Hitting too hard. The rulo is about spin, not power.

Gancho (“The Hook”)

What It Is

An overhead hook shot used when a lob flies over the non-dominant shoulder (left for right-handers) and there is no time to turn for a smash or bandeja.

When to Use

  • A lob sails over your left shoulder
  • No time to turn
  • The ball is behind you — the gancho lets you stay at the net

Technique

  1. The loop: the racket travels from the ready position through a backward loop to the contact point above the head
  2. MISTAKE: lifting the racket straight through the front of the body = a badminton-style shot (weak and predictable)
  3. Contact: high, behind the head or above the non-dominant shoulder
  4. The wrist is the last link: for directional control

Strategic Value

  • Allows you to stay at the net after a lob instead of retreating
  • Goal: direct the ball into the side glass for a difficult rebound
  • When executed well, it turns defence into attack

Kick Smash

What It Is

A topspin smash in which the ball changes direction after bouncing off the floor and back wall, kicking upward. The ultimate version — X3 (por tres): the ball exits the court over the 3-metre side wall.

Technique

  1. Grip: continental
  2. Contact: above the head or slightly behind; the further back, the more topspin
  3. Wrist snap: relaxed wrist, “rolling” up the back of the ball from low to high
  4. Footwork: step back quickly behind the ball, stable base

The X3 Trajectory

  • The ball bounces roughly 1 m before the service line
  • Rebounds off the back wall about 2.5 m from the rear corner
  • With good topspin the ball “kicks” up and exits over the 3-metre side wall

The Key Principle

The kick smash is about topspin, not power.

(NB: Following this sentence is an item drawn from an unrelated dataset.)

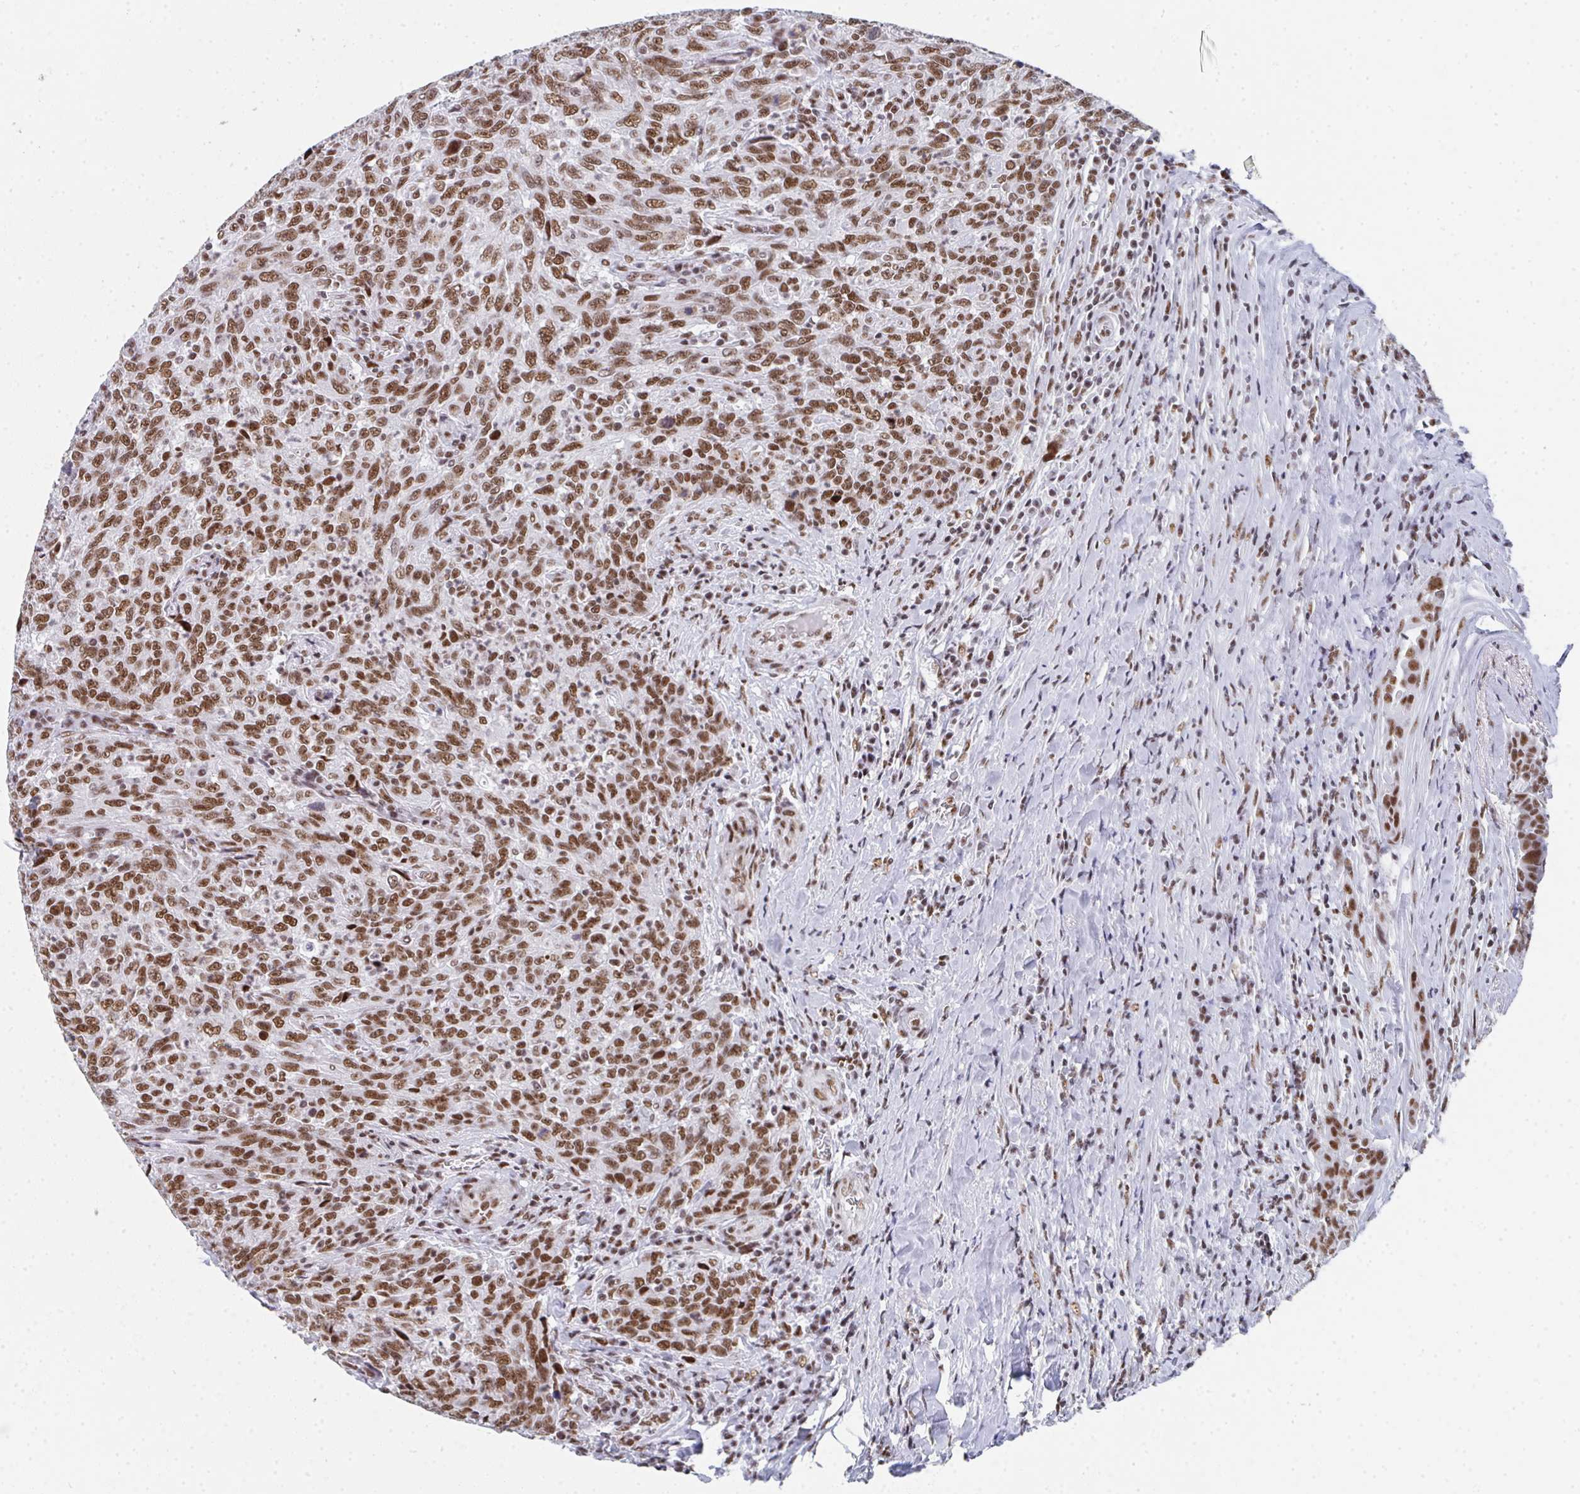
{"staining": {"intensity": "moderate", "quantity": ">75%", "location": "nuclear"}, "tissue": "breast cancer", "cell_type": "Tumor cells", "image_type": "cancer", "snomed": [{"axis": "morphology", "description": "Duct carcinoma"}, {"axis": "topography", "description": "Breast"}], "caption": "Immunohistochemical staining of breast infiltrating ductal carcinoma exhibits moderate nuclear protein positivity in approximately >75% of tumor cells.", "gene": "SNRNP70", "patient": {"sex": "female", "age": 50}}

A common misconception: brute force will do the job. In reality, the kick smash demands finesse, timing, and spin.

Comparison Table

ShotPurposeSpeedSpinWhen
RuloControl and positionSoftSide + topspinBall behind the body
GanchoHold the netMediumDepends on situationLob over weak shoulder
Kick SmashWin the point (X3)Medium–hardTopspinHigh lob with time

Common Mistakes

  1. Attempting before mastering the basics. Learn the bandeja and vibora before moving to advanced shots.
  2. Power instead of spin. All three shots demand finesse. Brute force = loss of control.
  3. Gancho without the loop. Lifting the racket straight up = badminton shot.
  4. Wrong contact point. The rulo and gancho are struck behind the head, not in front.

Drills

  1. Rulo at the wall. Toss the ball and hit a rulo into the side glass. Observe the rebound. 20 repetitions.

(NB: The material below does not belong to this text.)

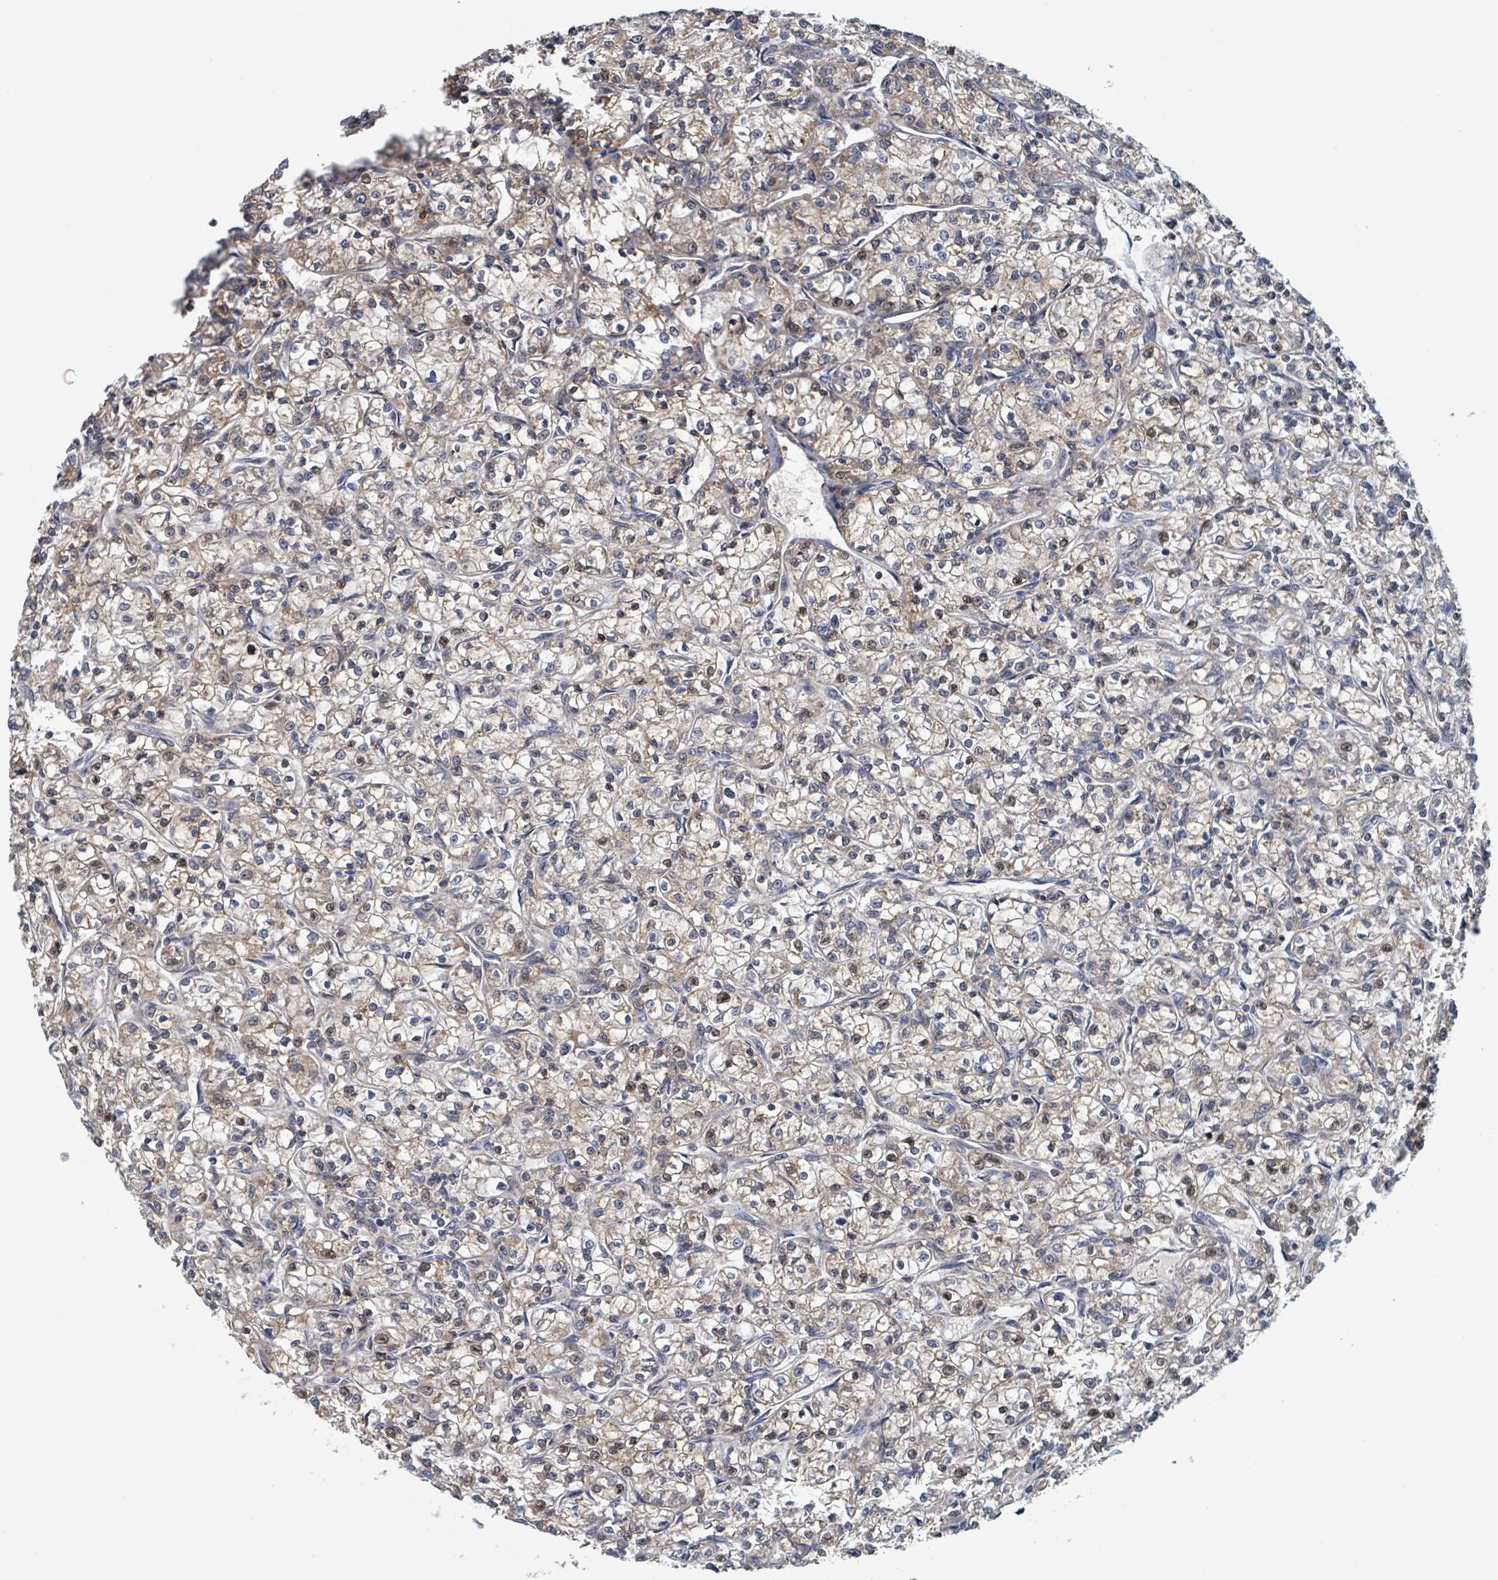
{"staining": {"intensity": "moderate", "quantity": "25%-75%", "location": "cytoplasmic/membranous,nuclear"}, "tissue": "renal cancer", "cell_type": "Tumor cells", "image_type": "cancer", "snomed": [{"axis": "morphology", "description": "Adenocarcinoma, NOS"}, {"axis": "topography", "description": "Kidney"}], "caption": "Immunohistochemistry (IHC) micrograph of neoplastic tissue: renal cancer stained using IHC shows medium levels of moderate protein expression localized specifically in the cytoplasmic/membranous and nuclear of tumor cells, appearing as a cytoplasmic/membranous and nuclear brown color.", "gene": "HIVEP1", "patient": {"sex": "female", "age": 59}}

  2. Gancho from a toss. Partner tosses the ball over your left shoulder; you execute the gancho. 15 repetitions.

  3. Kick smash to target. Place a cone ~1 m before the service line. Hit kick smashes aiming for that zone. 10 out of 15 = good.

  4. Match rotation. 2 vs 2, the attacking pair alternates rulo, gancho, and kick smash. Goal: confident switching.